### Directions
Copy out the text of every record below word for word, leaving out the pictures.

### Data excerpts
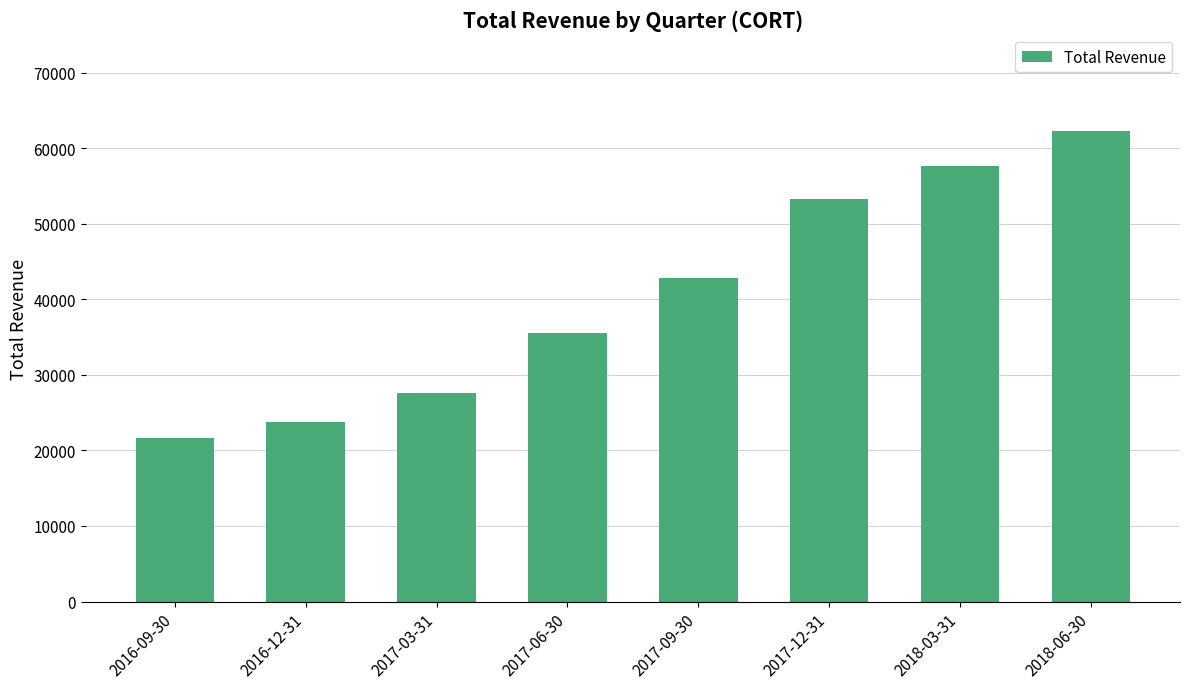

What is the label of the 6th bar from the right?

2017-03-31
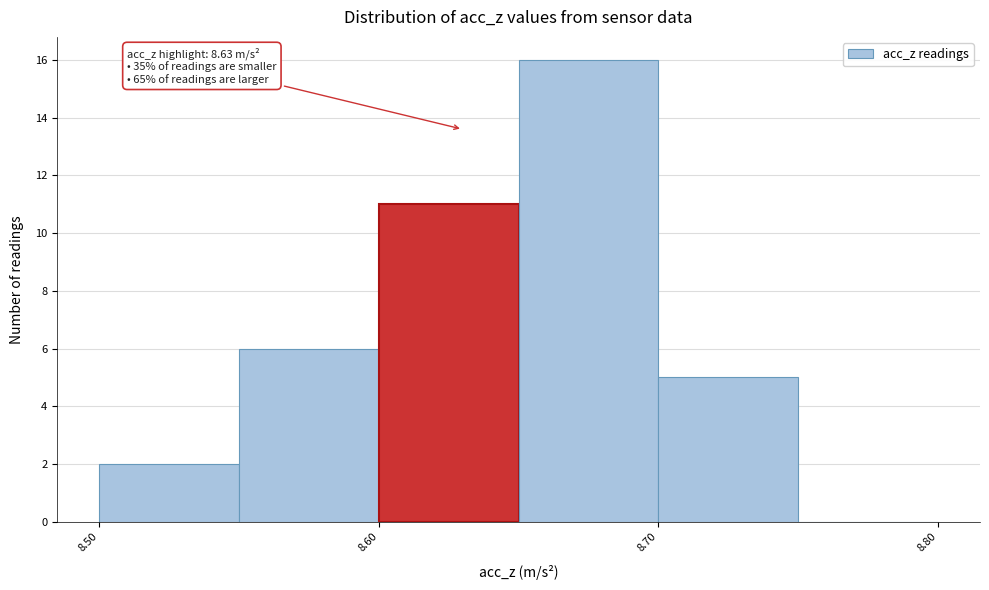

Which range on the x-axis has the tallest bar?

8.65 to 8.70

### Exercise result
What is the label of the 6th bar from the right?

2017-03-31

Which range on the x-axis has the tallest bar?

8.65 to 8.70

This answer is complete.